Putin's pre-Sochi crackdown expands despite high-profile releases

Written By Unknown on Kamis, 30 Januari 2014 | 21.48

When Russia's best known political prisoner, Mikhail Khodorkovsky, was released last month from prison after serving almost all of his 10-year sentence, he told reporters "you should not see me as a symbol that there are no more political prisoners left in Russia."

The former oligarch, who was once Russia's richest man — until he ran afoul of the Kremlin and had his sprawling oil and gas company taken over by state businesses —  said he would devote himself to helping free the many other political prisoners still languishing in remote penal colonies.

Watch Defying Putin, directed by Susan Teskey, on CBC TV's Doc Zone, tonight at 8 p.m.

It could be a big task.

The long run-up to the Winter Olympics in Sochi, which begin next week, has seen a widespread crackdown against Vladimir Putin's political opposition, a crackdown that was initiated almost two years ago following the mass street protests against Putin on the eve of his presidential inauguration.

What's more, according to the international organization Human Rights Watch, despite the Kremlin's release in December of some high-profile prisoners, among them Khodorkovsky and two members of the feminist punk group, Pussy Riot, political repression has in fact expanded.

"Many serious problems plague Russia's human rights record" said Tanya Lokshina, Russia program director at Human Rights Watch in Moscow.

Among them, she noted the new anti-gay law, which forbids any public promotion of "non-traditional sexual relationships," and the Kremlin's enforcement of its "foreign agents" law, which targets hundreds of non-governmental groups on suspicion of spying.

RUSSIA-KHODORKOVSKY/SENTENCE

Former oil tycoon Mikhail Khodorkovsky stands in the defendants' cage during a court session in December 2010, when he was sentenced to six additional years for theft and money-laundering. He was amnestied by Putin in December 2013. (Reuters)

An equally effective way of muzzling the political opposition, though, has been the Russian court system which, critics say, has been manipulated to prosecute what some see as fabricated criminal cases.

> **The problem**
Duplicate the portion of the article on Putin's pre-Sochi crackdown between "Written By Unknown" and "a big task.", inclusive.

> **Stored data**

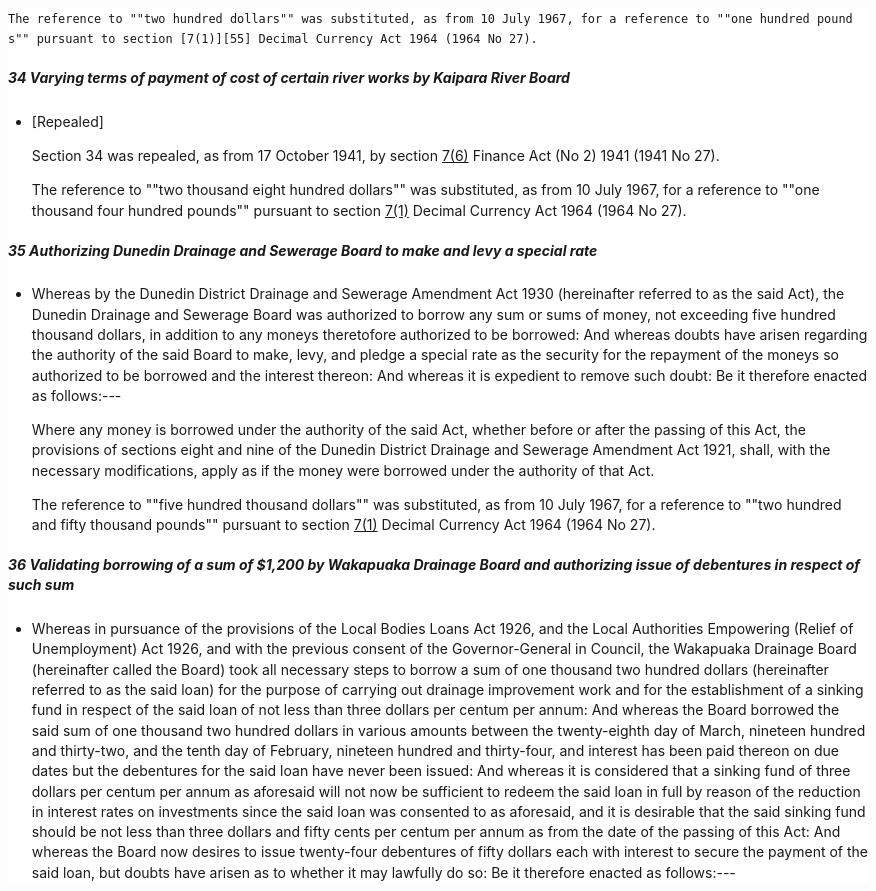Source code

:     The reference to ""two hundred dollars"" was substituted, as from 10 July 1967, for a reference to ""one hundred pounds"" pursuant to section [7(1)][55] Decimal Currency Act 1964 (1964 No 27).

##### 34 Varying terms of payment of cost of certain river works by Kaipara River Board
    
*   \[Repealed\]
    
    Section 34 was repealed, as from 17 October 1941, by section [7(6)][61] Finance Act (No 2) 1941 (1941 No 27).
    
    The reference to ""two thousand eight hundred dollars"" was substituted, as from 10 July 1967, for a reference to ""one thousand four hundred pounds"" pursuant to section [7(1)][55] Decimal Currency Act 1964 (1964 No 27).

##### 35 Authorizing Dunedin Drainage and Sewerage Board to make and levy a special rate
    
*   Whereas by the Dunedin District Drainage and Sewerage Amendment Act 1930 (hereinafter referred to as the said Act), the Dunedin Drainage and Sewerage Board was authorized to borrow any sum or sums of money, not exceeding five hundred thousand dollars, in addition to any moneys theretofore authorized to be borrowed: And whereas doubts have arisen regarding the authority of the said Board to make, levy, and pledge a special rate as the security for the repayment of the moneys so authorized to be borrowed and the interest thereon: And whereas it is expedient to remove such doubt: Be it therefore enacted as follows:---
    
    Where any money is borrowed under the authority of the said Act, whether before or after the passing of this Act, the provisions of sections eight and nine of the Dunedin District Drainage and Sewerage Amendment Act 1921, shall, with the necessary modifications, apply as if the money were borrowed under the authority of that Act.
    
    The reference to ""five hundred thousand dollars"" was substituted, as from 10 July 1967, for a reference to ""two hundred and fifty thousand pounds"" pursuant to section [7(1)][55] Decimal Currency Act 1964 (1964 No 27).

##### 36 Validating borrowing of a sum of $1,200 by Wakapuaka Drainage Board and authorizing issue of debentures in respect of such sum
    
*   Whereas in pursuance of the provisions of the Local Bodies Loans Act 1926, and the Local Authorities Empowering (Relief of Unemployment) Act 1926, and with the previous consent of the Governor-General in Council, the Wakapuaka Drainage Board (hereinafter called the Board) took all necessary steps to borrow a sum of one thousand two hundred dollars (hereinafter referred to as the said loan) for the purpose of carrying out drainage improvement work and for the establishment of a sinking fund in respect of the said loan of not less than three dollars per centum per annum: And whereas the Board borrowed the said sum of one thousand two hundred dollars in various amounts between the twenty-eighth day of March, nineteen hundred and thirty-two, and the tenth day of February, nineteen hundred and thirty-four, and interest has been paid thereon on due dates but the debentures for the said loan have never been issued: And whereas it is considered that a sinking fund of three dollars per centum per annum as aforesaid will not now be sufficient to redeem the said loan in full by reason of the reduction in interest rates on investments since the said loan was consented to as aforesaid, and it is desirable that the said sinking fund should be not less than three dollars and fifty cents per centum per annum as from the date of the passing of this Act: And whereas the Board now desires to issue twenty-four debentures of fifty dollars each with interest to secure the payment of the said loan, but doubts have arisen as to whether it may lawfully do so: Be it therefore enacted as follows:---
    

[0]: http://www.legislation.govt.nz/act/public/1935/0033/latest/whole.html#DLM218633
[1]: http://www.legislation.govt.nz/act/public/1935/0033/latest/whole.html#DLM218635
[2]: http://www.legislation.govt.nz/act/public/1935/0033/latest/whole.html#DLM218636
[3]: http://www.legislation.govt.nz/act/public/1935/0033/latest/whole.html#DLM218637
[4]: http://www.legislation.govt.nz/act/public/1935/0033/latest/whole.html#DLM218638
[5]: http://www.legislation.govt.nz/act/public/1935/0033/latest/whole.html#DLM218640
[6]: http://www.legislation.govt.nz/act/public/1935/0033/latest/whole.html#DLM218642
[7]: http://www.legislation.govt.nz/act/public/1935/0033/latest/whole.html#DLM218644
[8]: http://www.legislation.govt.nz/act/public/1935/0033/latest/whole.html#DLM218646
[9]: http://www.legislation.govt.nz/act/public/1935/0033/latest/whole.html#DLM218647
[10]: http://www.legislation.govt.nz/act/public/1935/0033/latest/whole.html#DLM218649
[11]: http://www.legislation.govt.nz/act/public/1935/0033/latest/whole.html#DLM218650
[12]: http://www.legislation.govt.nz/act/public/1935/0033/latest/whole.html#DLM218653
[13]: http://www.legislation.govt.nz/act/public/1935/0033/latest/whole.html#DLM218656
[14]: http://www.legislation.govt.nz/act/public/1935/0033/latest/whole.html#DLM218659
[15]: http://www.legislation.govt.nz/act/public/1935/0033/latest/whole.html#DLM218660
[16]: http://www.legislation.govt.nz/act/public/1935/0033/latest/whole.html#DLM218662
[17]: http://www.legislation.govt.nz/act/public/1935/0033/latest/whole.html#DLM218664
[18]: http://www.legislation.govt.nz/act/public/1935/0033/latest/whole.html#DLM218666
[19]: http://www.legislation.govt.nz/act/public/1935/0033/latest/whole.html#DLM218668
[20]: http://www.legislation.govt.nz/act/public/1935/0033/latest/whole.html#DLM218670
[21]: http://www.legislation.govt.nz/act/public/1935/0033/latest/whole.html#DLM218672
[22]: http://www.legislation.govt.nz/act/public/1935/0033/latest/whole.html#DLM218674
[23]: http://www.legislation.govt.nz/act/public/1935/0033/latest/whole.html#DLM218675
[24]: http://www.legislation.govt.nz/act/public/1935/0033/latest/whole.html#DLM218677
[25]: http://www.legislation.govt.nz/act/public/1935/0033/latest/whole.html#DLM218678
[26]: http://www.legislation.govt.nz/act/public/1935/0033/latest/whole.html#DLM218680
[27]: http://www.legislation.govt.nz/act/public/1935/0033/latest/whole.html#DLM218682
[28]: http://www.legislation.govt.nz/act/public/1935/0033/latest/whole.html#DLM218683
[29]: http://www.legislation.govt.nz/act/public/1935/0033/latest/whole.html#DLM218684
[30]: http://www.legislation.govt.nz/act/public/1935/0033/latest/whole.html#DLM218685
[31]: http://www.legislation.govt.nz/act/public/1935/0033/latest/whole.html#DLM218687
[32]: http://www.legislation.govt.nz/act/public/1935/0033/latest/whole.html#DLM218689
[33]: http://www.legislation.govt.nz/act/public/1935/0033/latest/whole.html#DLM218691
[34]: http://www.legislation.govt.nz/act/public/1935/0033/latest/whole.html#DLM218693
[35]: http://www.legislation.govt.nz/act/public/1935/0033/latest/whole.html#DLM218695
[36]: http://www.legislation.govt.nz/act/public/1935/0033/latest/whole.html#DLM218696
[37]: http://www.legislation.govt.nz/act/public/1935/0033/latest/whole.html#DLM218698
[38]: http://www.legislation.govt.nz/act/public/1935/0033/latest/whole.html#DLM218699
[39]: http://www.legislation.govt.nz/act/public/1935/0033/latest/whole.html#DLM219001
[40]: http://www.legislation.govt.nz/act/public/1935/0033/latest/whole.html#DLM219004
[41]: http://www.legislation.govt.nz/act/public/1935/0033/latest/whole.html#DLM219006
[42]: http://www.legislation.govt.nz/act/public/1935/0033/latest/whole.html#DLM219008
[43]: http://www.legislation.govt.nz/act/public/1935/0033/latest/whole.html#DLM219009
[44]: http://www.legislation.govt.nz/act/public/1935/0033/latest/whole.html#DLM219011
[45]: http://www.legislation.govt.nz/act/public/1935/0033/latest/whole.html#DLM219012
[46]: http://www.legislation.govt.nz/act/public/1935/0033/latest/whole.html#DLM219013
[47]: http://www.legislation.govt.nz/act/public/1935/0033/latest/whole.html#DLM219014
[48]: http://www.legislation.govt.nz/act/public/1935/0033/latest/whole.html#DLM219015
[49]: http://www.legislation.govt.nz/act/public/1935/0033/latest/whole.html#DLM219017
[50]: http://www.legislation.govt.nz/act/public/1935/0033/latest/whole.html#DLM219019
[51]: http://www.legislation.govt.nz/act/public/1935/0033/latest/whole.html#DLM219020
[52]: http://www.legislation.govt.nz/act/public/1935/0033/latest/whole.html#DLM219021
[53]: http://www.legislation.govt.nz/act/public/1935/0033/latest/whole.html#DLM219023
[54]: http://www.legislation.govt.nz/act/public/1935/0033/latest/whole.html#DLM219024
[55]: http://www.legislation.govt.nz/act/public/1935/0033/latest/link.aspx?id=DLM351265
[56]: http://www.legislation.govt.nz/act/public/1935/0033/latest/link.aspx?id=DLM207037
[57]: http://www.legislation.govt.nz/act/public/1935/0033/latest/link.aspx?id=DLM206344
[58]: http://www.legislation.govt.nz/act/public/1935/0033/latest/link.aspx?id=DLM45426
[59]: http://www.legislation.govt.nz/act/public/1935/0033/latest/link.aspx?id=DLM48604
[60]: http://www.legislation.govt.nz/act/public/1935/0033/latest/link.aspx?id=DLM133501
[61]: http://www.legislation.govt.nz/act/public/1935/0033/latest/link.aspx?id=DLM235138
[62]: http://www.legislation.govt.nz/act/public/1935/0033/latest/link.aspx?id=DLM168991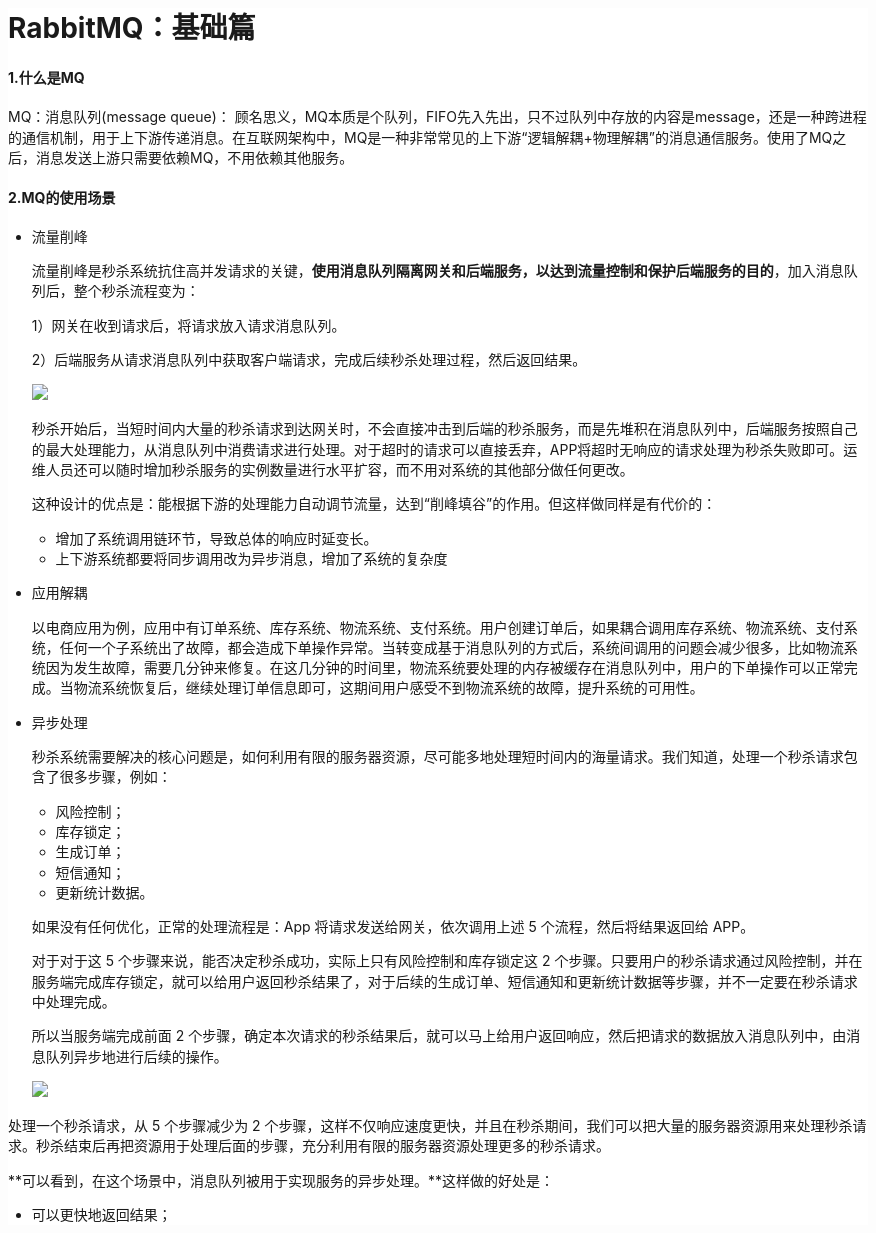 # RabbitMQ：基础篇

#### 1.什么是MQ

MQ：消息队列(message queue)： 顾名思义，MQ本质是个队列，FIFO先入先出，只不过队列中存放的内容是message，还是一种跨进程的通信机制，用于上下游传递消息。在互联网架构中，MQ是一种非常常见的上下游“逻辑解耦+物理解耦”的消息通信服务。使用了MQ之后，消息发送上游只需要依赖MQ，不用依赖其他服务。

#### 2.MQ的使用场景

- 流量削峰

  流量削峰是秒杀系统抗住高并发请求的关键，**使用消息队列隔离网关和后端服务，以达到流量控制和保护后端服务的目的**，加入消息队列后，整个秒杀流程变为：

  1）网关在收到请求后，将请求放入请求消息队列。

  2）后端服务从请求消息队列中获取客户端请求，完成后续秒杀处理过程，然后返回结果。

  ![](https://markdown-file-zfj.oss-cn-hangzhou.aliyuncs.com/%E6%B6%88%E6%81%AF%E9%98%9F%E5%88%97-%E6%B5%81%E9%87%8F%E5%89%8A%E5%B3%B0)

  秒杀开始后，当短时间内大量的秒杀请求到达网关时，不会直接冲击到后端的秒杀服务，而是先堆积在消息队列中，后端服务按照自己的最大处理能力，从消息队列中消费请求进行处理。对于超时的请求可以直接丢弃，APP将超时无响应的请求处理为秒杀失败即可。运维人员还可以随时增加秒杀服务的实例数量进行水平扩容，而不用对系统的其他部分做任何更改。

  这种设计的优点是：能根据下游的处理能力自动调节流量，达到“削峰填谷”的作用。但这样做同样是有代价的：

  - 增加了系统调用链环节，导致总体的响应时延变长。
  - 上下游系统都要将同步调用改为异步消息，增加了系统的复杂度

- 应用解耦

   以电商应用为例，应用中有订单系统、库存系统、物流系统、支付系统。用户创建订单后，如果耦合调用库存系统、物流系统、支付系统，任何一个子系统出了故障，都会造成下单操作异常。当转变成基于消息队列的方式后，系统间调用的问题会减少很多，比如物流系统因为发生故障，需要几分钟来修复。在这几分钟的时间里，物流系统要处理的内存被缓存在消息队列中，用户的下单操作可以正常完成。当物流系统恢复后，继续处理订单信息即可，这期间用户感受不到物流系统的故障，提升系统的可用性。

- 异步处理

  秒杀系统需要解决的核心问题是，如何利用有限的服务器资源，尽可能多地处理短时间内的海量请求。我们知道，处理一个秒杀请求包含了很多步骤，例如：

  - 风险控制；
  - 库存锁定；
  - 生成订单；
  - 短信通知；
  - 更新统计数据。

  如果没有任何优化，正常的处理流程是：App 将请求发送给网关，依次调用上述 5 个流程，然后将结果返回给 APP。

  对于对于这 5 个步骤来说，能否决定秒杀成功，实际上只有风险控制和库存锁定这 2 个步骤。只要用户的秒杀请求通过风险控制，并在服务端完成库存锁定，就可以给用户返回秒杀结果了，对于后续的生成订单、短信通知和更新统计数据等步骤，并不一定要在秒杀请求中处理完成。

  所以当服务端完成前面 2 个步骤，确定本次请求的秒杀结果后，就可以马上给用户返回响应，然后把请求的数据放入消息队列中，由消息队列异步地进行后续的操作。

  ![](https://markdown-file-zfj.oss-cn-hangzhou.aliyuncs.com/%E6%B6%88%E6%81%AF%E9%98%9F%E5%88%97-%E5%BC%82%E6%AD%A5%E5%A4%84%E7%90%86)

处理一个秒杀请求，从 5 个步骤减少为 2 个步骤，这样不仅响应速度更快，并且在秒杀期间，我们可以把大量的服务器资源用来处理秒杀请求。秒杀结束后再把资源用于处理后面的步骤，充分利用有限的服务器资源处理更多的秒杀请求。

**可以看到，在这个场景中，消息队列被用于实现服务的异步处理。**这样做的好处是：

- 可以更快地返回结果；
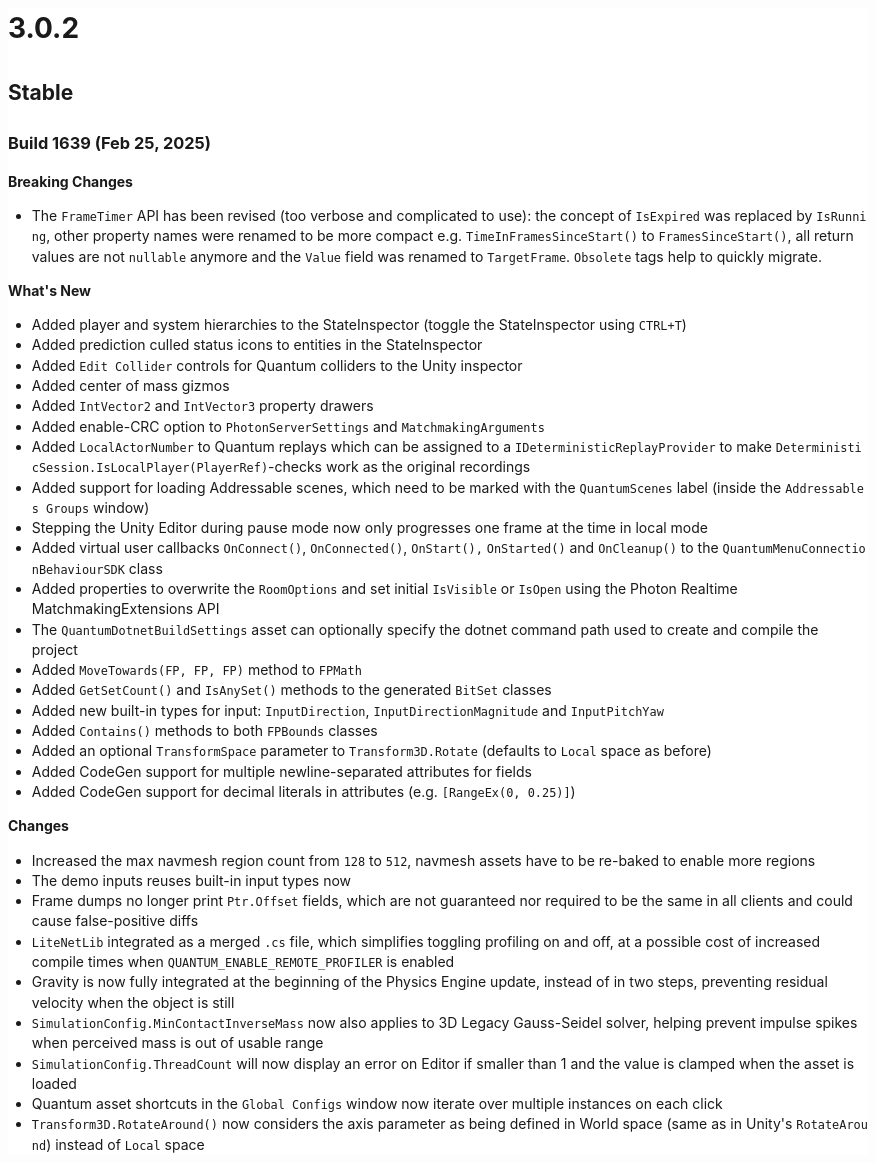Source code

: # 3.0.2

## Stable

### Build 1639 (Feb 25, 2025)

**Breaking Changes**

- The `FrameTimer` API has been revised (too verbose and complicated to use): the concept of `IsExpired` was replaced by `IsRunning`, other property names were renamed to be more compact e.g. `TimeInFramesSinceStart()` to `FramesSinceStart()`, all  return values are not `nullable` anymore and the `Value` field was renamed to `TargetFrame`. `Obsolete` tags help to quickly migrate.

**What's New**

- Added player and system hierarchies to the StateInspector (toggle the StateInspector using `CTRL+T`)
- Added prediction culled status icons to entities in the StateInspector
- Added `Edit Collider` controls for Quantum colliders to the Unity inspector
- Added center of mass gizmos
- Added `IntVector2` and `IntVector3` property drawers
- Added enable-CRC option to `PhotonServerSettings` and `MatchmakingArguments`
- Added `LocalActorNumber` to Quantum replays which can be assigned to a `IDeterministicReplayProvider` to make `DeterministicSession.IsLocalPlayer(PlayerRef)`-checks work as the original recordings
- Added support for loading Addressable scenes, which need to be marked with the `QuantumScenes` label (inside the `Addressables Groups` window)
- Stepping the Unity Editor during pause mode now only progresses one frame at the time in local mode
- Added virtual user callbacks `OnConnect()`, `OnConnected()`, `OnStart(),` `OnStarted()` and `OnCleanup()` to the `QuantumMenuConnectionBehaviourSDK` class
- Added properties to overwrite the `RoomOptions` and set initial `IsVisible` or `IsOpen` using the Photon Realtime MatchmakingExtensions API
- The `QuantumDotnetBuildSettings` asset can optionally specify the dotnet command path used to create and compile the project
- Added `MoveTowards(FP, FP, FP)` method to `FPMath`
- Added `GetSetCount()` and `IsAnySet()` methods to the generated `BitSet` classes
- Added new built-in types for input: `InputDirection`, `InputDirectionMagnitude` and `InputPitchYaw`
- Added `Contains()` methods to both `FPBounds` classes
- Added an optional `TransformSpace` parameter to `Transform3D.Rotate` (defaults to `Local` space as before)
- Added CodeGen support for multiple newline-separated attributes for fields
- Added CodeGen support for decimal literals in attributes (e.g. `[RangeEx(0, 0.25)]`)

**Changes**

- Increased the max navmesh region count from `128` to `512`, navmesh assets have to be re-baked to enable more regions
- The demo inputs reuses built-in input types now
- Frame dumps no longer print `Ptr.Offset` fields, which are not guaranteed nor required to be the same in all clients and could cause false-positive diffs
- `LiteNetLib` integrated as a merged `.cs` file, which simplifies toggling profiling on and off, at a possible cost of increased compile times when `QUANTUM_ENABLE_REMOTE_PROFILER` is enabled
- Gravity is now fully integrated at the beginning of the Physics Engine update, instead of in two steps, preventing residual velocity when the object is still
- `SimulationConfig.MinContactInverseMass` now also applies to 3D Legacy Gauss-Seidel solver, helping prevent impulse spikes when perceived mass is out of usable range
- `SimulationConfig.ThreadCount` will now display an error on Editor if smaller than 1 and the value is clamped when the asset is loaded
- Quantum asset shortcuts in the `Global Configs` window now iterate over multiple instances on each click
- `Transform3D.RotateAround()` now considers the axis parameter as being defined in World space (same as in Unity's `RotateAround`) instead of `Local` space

> **Result for this task**
Written By Unknown on Kamis, 30 Januari 2014 | 21.48

When Russia's best known political prisoner, Mikhail Khodorkovsky, was released last month from prison after serving almost all of his 10-year sentence, he told reporters "you should not see me as a symbol that there are no more political prisoners left in Russia."

The former oligarch, who was once Russia's richest man — until he ran afoul of the Kremlin and had his sprawling oil and gas company taken over by state businesses —  said he would devote himself to helping free the many other political prisoners still languishing in remote penal colonies.

Watch Defying Putin, directed by Susan Teskey, on CBC TV's Doc Zone, tonight at 8 p.m.

It could be a big task.